Here’s a simple technique I use to get an idea about the total number of responses I can expect from a survey invite.
- Perform a Soft-Launch (aka Pre-Test): It’s always a good idea to pre-test your survey on actual recipients to work out the kinks in your questions–use this opportunity to estimate the response rate. Instead of sending out invitations to your entire list, send the survey to a portion of the list. This will vary depending on how large your list is but I find somewhere between 100-500 is usually sufficient. You’ll obviously need to adjust that down if your total list is smaller than 100.
- Calculate the response rate from the soft-launch: After a reasonable amount of time has passed, divide the number that responded to your survey by the total you invited. This is your sample response rate. For example, if 20 out of 100 responded you have a 20% sample response rate.
- Compute a confidence interval around the response rate: The estimate of the response rate you obtained from the last step will fluctuate a lot do to random chance and especially when the sample is small. To overcome this problem we compute a binomial confidence interval. For example, the 80% confidence interval around the 20 out of 100 response rate is 15.5% to 25.6%. That means we can be 80% confident the response rate for the entire survey sample will be between 15.5% and 25.6%. Or put another way, we can be 90% confident the response rate is above 15.5%. These computations are included in the Survey Sample Size package.
Technical Note: I often use an 80% level of confidence (for a 2-sided confidence interval) as this is the same as 90% confidence for a 1-sided confidence interval. I’m most interested in the lower-bound of the response rate estimate which is a 1-sided research question. You can use a different level of confidence depending on how sure you need to be of your results. A 2-sided 95% confidence interval for the same 20 out of 100 would mean we could be 97.5% confident the response rate is above 13.3%.
- Multiply the lower-bound estimate of the response-rate by the total number of invites: If we have 950 total people we’re interested in sending the survey to we can expect to have at least 147 responses at the end of the survey period (.155*950). Round-down any remainder to keep the estimate slightly more conservative. It is also unlikely that I’ll see more than 243 responses (the upper boundary of the confidence interval).
If you need to know how many invites you need to send out to maintain a certain margin of error in your calculations (e.g. 5%) see the Survey Sample Size package.
Example 1: Low Response Rate Large List
For example, in a recent survey I performed a soft-launch to 100 users out of the 2768 in the total list (3.5% of the total). After 2 days I received 7 responses for an estimated response rate of 7%. I then computed the 80% confidence interval as 4.3% to 11.1%.
This means I can be 90% confident the response rate of the entire list will be at least 4.3% after 2 days. I have a total list of 2768, minus the 100 I used for a remaining list of 2668. I can expect to receive at least 114 responses after 2 days (.043*2668) plus the 7 I already received for 121 in total. It’s unlikely I’ll receive more than 295 responses in that time period.

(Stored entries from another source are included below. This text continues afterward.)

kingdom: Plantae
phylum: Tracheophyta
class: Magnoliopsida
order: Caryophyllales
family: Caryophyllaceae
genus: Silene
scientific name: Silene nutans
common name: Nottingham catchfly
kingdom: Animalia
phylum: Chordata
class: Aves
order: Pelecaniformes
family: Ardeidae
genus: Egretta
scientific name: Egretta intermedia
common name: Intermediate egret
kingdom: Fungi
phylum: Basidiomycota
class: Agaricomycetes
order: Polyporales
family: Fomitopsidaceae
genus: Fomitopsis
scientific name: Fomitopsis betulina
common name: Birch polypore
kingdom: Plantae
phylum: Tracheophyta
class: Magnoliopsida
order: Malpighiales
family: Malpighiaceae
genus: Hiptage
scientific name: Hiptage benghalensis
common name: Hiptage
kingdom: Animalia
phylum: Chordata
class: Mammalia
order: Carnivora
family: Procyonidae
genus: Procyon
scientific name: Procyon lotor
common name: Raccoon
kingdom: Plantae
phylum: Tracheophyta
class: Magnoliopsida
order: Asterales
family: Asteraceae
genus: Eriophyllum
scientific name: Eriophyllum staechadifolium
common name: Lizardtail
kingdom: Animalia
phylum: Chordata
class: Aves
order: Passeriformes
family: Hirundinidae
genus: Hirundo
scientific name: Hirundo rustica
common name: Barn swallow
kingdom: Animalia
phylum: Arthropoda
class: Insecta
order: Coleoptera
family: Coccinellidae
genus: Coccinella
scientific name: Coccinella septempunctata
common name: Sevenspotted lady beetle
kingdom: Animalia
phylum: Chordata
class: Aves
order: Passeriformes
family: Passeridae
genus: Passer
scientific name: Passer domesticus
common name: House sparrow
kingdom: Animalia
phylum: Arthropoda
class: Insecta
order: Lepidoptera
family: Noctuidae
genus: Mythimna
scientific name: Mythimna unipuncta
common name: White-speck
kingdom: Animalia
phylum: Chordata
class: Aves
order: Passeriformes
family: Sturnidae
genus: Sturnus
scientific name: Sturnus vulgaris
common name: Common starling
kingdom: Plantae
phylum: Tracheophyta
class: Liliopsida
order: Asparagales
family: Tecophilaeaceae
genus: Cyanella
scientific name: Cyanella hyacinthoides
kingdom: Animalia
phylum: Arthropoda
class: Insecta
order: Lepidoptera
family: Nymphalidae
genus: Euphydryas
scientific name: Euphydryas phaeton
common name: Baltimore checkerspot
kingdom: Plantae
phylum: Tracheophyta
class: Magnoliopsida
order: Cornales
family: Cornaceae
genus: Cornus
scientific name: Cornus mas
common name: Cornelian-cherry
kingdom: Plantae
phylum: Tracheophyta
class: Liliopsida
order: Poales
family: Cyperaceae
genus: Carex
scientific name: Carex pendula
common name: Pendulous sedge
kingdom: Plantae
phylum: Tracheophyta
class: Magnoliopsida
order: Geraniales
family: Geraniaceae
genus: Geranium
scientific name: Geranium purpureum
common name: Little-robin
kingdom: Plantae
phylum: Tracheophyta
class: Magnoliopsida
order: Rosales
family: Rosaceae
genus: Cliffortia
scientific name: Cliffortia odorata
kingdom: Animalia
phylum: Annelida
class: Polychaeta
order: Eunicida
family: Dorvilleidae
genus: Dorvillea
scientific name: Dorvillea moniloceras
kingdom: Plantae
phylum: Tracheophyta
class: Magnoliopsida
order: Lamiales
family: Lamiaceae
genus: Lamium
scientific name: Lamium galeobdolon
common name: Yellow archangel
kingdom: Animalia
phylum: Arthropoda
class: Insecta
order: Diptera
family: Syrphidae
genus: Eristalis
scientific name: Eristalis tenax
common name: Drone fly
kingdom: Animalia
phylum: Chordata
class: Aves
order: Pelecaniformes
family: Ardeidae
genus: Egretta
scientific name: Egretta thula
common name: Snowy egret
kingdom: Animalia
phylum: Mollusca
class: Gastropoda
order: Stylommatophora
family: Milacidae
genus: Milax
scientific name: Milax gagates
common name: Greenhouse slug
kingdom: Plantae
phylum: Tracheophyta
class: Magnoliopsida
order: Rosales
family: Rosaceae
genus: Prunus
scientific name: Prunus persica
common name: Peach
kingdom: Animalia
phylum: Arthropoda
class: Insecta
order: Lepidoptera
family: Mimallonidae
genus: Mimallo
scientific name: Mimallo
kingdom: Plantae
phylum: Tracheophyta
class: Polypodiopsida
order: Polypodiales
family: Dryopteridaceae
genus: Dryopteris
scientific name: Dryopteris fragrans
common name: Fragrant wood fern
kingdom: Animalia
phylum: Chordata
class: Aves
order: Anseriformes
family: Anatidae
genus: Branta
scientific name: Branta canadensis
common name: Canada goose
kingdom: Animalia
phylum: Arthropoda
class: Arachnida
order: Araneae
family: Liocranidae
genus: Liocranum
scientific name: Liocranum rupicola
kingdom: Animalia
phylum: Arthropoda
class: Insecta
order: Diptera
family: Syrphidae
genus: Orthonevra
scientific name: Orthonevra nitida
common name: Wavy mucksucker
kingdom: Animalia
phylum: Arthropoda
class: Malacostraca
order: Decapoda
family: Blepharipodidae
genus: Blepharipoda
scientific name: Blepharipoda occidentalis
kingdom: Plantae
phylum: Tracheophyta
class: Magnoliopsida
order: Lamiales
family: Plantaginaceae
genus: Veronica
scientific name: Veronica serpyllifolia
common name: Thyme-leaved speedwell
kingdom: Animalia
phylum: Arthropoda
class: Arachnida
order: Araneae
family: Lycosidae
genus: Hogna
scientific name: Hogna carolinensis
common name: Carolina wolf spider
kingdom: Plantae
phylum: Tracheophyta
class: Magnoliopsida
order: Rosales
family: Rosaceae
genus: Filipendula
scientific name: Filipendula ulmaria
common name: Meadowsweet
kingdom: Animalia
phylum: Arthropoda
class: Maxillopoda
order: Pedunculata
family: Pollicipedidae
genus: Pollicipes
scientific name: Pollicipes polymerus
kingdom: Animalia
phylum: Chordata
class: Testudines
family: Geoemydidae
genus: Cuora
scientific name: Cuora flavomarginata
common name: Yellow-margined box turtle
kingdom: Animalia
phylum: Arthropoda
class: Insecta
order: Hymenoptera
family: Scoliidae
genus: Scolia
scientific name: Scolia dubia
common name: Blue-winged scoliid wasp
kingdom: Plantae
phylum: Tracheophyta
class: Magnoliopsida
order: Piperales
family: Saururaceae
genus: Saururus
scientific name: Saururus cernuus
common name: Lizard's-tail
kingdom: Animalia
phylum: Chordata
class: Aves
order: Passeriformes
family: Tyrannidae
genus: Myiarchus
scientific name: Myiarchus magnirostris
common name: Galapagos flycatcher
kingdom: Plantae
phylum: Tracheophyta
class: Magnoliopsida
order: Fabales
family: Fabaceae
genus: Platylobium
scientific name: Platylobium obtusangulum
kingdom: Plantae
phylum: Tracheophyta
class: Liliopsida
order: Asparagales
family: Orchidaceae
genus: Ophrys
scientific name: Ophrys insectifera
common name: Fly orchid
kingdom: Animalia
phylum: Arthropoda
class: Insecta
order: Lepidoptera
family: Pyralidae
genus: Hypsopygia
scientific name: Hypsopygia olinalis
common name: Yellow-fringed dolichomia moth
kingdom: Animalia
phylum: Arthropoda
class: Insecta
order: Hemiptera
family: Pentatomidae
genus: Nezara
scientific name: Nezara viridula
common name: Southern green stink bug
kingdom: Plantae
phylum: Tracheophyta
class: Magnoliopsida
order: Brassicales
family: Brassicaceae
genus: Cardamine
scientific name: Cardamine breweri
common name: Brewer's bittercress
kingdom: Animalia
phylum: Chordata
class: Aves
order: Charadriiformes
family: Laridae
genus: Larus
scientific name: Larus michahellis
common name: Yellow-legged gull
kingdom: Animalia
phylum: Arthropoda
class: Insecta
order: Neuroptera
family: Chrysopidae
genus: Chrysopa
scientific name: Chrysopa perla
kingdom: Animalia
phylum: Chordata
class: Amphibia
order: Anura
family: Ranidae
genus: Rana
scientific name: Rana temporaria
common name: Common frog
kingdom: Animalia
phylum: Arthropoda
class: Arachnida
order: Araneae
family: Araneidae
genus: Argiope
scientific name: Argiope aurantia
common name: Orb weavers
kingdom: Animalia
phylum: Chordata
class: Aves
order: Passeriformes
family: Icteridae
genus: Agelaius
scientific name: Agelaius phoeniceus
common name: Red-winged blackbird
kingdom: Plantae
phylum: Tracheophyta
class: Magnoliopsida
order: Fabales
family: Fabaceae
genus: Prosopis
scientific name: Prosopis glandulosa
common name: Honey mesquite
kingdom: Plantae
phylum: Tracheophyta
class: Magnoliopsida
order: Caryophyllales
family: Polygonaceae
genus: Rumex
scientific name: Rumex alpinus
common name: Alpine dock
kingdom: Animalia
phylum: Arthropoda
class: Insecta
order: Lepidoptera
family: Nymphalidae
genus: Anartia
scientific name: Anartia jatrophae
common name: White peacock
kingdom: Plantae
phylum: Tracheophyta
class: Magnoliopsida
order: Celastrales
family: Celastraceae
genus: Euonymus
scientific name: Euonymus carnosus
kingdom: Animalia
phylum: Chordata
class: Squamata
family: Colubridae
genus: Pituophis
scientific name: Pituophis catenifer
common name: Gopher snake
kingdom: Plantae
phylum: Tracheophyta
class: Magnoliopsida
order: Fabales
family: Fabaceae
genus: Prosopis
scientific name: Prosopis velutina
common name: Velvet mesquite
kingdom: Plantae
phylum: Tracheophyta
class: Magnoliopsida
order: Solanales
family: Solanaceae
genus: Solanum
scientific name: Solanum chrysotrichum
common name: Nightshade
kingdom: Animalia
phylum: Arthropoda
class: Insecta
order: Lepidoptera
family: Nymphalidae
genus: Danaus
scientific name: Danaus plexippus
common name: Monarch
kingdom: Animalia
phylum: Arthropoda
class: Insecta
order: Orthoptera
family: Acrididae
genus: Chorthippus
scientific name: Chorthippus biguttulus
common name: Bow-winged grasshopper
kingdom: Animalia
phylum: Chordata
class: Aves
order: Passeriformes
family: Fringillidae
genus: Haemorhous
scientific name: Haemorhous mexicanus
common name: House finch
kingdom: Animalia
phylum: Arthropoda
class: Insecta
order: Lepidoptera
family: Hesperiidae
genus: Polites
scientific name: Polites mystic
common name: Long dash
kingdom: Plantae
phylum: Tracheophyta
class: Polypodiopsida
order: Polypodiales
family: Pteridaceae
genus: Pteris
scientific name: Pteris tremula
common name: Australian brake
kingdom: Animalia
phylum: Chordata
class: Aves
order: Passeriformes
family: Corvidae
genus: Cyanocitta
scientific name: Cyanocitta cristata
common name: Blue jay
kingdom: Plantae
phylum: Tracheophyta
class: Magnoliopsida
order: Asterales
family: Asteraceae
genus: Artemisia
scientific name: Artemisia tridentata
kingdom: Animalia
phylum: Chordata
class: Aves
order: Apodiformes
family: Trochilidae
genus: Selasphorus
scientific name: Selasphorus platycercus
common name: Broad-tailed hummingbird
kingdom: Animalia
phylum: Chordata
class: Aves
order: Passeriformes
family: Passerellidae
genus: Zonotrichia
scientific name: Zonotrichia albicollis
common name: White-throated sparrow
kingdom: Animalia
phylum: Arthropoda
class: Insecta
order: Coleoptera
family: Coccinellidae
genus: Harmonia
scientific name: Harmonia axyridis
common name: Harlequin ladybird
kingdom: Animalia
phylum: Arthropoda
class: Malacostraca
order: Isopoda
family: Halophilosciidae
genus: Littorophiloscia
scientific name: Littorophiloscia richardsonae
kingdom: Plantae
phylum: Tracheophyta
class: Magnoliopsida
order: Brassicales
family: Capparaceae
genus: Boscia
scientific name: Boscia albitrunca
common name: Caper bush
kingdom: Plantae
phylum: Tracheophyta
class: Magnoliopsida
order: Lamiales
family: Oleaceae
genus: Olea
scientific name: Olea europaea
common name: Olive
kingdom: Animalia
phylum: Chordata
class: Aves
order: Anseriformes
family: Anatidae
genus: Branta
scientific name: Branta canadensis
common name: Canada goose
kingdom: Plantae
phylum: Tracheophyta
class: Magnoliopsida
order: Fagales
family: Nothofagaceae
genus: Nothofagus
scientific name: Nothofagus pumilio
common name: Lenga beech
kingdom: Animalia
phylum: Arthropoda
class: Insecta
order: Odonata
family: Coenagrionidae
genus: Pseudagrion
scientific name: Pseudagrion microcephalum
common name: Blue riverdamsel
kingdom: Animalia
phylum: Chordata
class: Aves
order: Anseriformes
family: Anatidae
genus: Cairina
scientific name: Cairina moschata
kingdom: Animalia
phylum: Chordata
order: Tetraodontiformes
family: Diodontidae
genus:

I sent the email out to the 2668 people. After 2 days I received 157 responses—well predicted by the confidence interval.
Example 2: High Response Rate Small List
In another example I had 665 total contacts to invite to a survey. I sent a pre-test out to 186 contacts (28% of my list) and received 47 responses after 1 week. The 80% confidence interval around the response rate was 21.4% to 29.6%. I can be 90% confident of receiving at least 102 more responses after sending the email to the remaining 479 people (.214*479). In total I should have at least 149 responses (102+47) at the end of the survey.
I sent the email out to the remaining 479 people and after 1 week I received 130 responses–again well predicted by the 90% confidence interval. I left the survey open for an additional week (2 weeks total) and got an additional 20 responses for a total of 150. Adding this to the pre-test responses of 47 I had 197 total responses to work with.
You can also use the same method to estimate your drop-out rate. This can give you a good idea early on if you’ve got too many questions in your survey. Just compute the confidence interval around the total completes or the proportion who start and who successfully complete.
While the math will work well you have to be sure your pre-test will mimic the conditions of the larger survey. Different days of the week or month can substantially affect the response rate. You’ll also want to be sure your pretest was a random selection of the larger list and not systematically biased in some way.
Finally if you have your pre-test collecting data for say 5 days but you’ll keep your larger test open for 15 days then you may be underestimating the response rate. In the second example I kept my survey open twice as long as the pre-test, sent out a reminder email and got more responses. It was barely within the predicted confidence interval–but that’s OK, my goal was to get as many responses as possible not necessarily keep my predictions accurate (although I really like doing that too!).